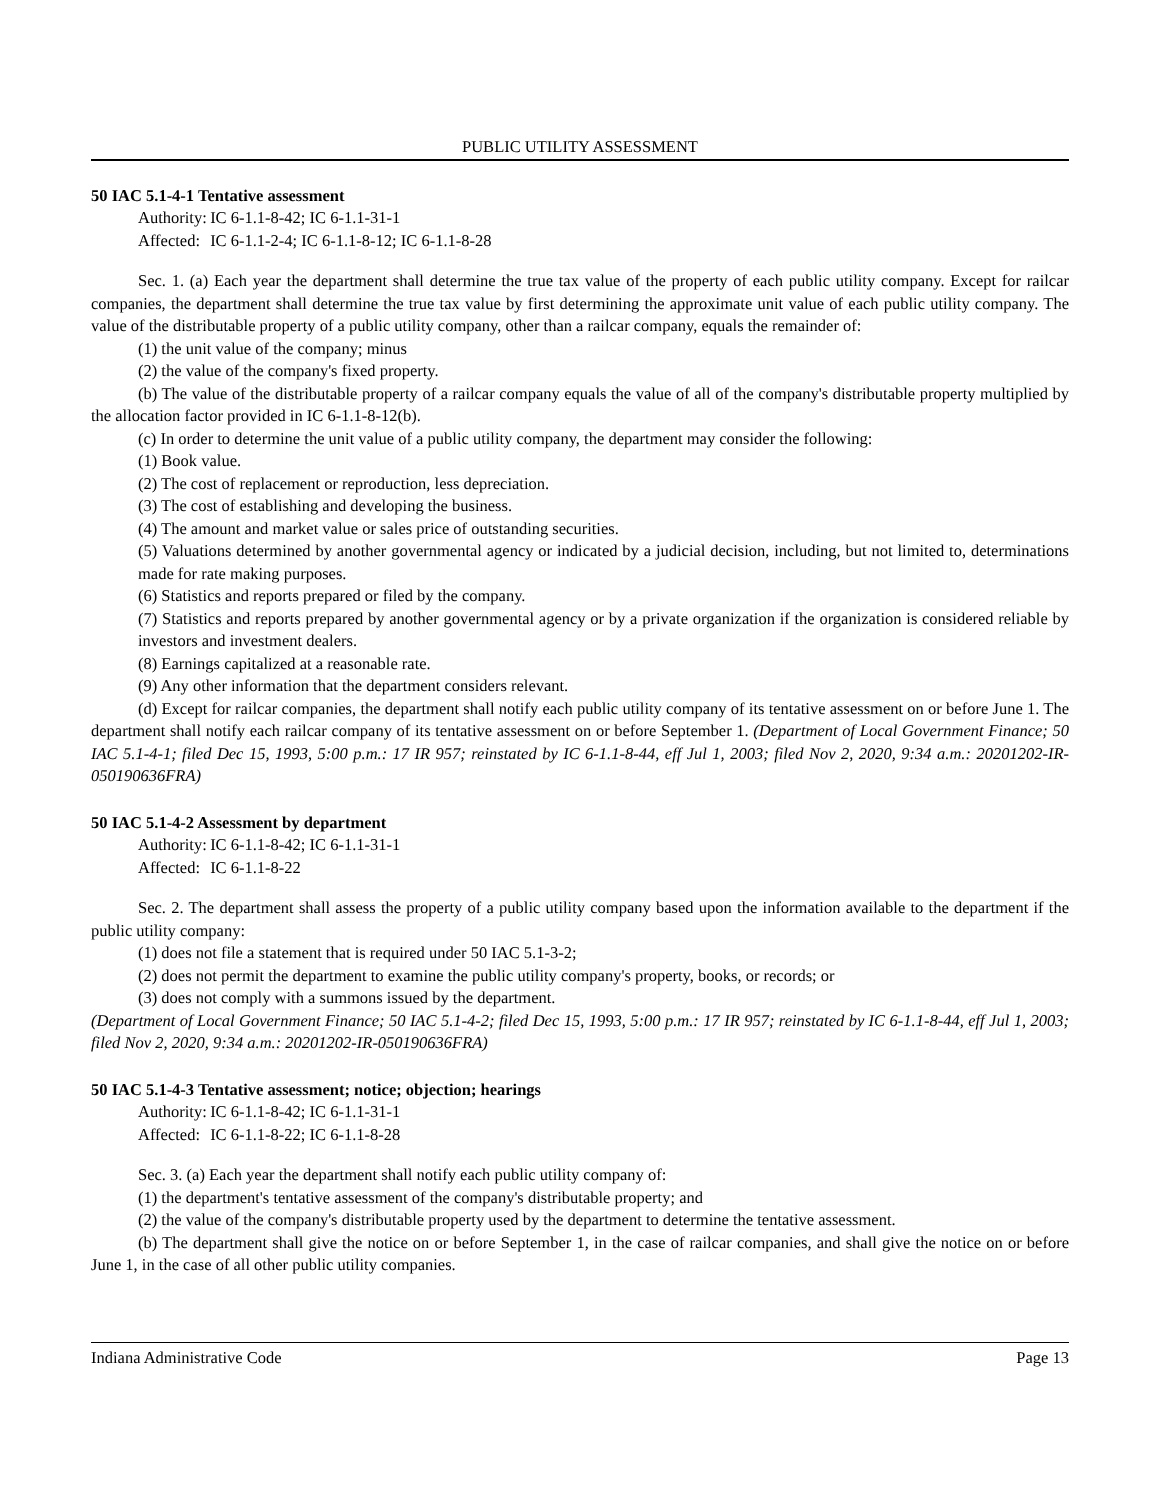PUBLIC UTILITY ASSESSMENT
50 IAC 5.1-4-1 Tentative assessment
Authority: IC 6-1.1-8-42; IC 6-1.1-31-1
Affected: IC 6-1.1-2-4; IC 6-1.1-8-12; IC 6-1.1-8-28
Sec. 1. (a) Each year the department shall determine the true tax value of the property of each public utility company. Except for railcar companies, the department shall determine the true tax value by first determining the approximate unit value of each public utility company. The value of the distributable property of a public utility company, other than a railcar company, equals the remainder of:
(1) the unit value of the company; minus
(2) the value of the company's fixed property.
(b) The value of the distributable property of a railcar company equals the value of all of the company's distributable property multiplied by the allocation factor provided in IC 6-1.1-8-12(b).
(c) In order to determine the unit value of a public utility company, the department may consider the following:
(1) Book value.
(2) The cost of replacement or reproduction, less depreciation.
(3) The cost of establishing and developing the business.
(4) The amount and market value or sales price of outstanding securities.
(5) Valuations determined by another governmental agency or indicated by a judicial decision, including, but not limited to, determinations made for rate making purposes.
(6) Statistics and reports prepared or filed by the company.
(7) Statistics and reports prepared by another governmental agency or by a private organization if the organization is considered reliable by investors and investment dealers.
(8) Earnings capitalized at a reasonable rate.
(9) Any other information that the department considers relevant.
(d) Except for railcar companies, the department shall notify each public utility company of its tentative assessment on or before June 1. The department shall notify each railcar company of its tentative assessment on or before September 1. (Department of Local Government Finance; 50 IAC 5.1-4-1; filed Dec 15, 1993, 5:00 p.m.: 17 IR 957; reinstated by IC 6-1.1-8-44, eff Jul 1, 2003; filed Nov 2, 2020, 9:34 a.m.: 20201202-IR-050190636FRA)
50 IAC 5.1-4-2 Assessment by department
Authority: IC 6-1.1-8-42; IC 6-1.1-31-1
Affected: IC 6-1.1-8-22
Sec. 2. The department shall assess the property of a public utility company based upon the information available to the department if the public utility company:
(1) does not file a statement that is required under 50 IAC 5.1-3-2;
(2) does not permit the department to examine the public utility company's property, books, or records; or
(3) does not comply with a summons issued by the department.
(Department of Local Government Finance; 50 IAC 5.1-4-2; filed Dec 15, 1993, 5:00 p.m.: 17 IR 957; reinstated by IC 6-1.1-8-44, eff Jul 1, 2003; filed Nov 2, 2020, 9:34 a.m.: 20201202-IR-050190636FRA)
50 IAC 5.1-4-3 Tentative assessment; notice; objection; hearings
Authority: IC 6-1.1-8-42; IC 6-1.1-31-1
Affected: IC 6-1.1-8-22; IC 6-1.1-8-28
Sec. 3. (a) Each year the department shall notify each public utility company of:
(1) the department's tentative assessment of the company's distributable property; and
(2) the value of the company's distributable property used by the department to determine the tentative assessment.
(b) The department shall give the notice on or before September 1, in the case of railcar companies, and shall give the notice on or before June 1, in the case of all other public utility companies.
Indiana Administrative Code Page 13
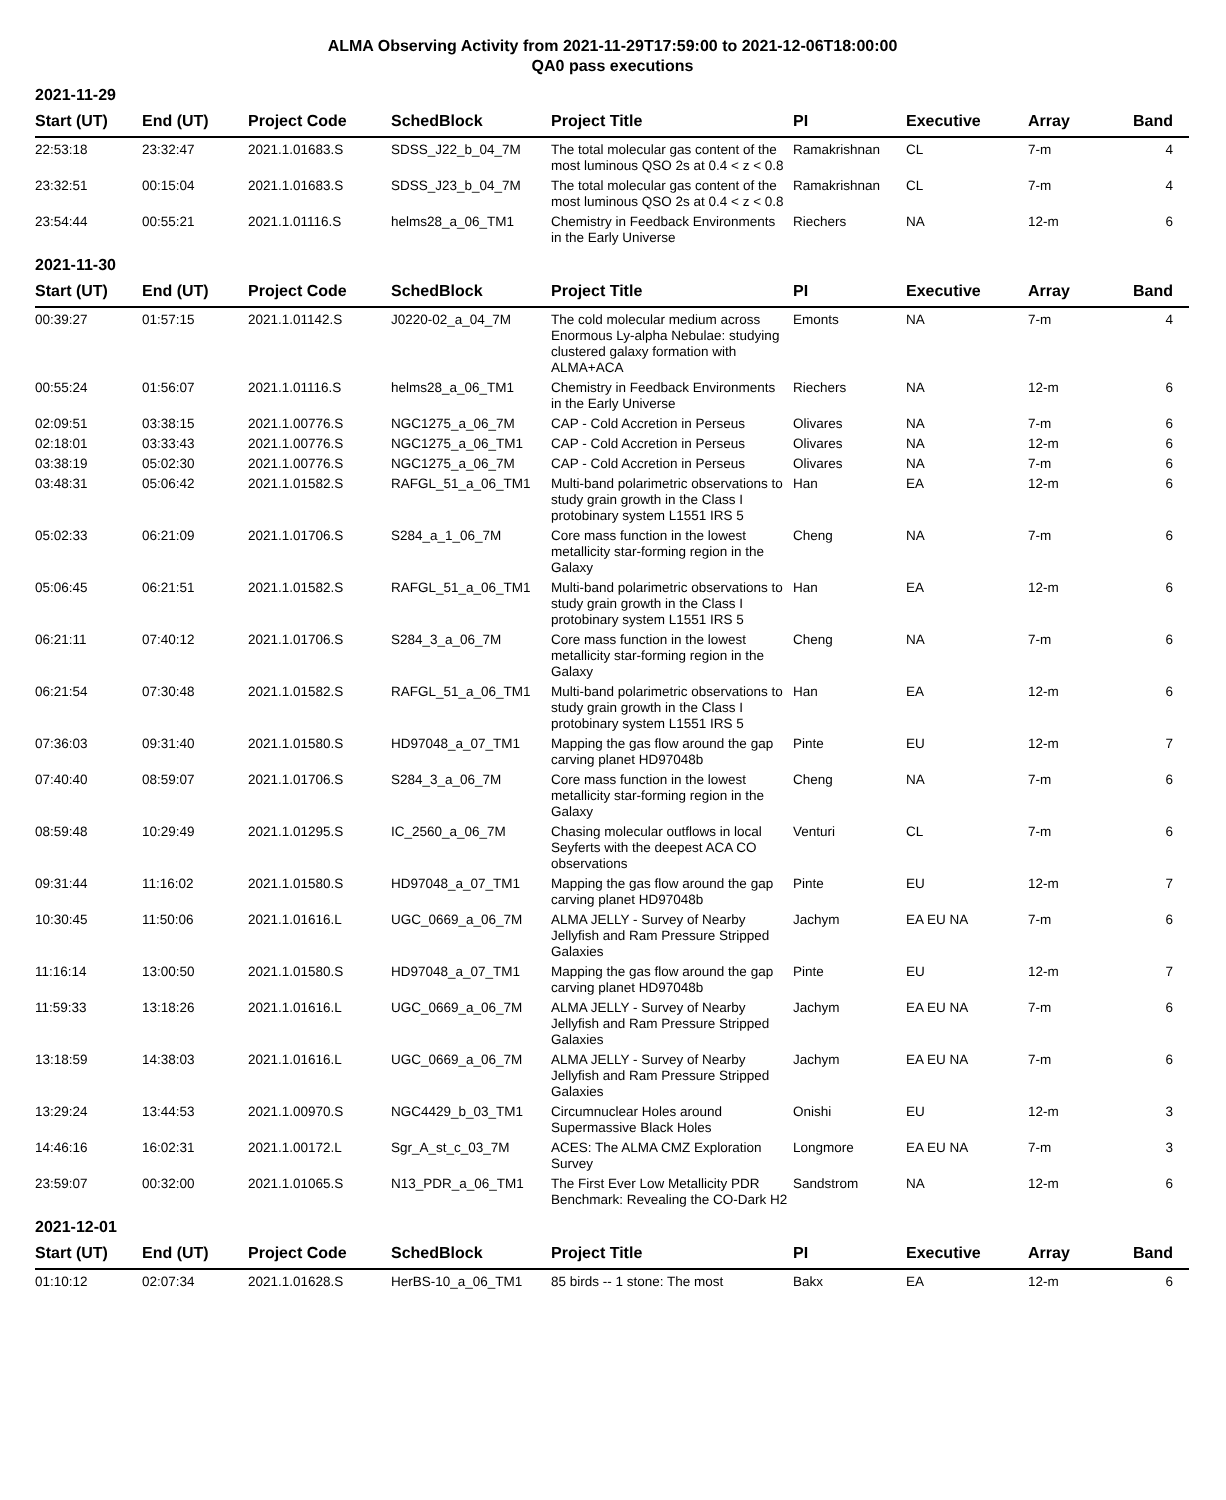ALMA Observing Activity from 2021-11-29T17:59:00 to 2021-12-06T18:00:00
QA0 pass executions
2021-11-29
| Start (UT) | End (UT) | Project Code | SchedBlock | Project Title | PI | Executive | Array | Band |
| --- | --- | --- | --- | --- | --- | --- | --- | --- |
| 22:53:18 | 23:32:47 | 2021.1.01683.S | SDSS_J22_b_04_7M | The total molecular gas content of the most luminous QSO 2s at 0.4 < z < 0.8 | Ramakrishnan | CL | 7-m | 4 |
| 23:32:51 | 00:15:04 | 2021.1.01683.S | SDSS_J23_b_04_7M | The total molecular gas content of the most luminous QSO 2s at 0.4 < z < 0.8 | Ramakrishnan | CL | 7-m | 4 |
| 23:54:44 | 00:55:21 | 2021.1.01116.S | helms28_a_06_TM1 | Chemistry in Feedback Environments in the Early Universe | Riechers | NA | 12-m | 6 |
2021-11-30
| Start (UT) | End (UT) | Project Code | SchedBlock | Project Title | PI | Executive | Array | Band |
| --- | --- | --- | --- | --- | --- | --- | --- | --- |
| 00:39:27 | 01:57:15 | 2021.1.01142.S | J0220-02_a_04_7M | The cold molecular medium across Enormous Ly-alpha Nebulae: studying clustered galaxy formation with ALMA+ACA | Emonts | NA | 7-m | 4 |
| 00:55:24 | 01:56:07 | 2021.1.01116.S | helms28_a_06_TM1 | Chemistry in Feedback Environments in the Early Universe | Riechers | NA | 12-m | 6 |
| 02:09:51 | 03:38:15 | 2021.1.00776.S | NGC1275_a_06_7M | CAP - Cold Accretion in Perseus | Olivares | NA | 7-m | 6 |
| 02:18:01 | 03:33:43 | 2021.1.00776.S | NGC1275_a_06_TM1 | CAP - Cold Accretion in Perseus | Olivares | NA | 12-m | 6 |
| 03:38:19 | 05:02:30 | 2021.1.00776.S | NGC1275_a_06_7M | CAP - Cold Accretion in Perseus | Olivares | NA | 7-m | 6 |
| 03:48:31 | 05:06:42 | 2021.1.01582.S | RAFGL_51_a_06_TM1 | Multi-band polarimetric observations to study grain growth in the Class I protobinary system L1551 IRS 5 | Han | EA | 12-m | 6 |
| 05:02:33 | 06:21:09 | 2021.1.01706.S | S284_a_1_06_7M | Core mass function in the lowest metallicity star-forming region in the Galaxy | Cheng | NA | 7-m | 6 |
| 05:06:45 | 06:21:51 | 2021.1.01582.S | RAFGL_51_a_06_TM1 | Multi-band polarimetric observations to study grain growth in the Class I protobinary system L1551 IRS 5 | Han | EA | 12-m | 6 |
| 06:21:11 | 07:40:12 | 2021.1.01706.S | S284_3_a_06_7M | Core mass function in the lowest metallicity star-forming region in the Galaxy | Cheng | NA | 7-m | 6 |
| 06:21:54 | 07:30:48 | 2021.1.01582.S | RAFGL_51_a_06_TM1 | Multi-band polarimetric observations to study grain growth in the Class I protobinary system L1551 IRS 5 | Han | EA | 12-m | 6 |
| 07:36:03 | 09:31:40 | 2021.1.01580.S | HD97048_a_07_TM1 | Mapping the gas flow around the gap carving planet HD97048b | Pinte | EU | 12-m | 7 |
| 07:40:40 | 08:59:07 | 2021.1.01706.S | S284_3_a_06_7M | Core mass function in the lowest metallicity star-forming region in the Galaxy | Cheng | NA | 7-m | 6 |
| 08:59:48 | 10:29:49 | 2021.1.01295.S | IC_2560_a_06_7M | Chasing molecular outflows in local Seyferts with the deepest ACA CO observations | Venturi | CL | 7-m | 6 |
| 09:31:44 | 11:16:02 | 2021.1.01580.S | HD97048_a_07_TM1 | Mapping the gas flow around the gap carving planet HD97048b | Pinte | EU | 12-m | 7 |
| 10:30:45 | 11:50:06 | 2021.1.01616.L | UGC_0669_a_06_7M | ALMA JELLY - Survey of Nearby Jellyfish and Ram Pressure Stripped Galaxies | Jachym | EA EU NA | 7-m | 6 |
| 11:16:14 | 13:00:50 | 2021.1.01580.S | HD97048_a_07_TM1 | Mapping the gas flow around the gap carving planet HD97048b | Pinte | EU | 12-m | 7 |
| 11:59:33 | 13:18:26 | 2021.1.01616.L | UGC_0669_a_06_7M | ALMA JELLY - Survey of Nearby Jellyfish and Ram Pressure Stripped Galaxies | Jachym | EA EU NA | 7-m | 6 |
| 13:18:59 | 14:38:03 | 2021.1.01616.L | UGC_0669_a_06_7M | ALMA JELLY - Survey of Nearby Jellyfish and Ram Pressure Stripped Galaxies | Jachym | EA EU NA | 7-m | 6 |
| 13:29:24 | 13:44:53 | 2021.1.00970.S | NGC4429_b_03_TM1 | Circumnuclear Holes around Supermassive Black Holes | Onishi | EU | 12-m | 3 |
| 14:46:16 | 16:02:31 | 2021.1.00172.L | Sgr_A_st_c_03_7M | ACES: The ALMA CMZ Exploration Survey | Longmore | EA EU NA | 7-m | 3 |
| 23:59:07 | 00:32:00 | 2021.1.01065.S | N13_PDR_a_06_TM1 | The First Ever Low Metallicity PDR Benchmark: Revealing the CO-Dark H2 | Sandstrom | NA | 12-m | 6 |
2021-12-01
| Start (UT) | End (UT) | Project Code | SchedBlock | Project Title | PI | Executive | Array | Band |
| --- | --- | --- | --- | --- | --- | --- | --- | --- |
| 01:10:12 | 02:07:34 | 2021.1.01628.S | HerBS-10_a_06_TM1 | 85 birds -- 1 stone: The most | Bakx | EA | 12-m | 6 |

########

Action item
In the entries above, find the line holding "Affected: IC 6-1.1-8-22; IC 6-1.1-8-28" and the line holding "(1) the department's", then retype exactly those two lines and every line between them, and nothing else.

Response
Affected: IC 6-1.1-8-22; IC 6-1.1-8-28
Sec. 3. (a) Each year the department shall notify each public utility company of:
(1) the department's tentative assessment of the company's distributable property; and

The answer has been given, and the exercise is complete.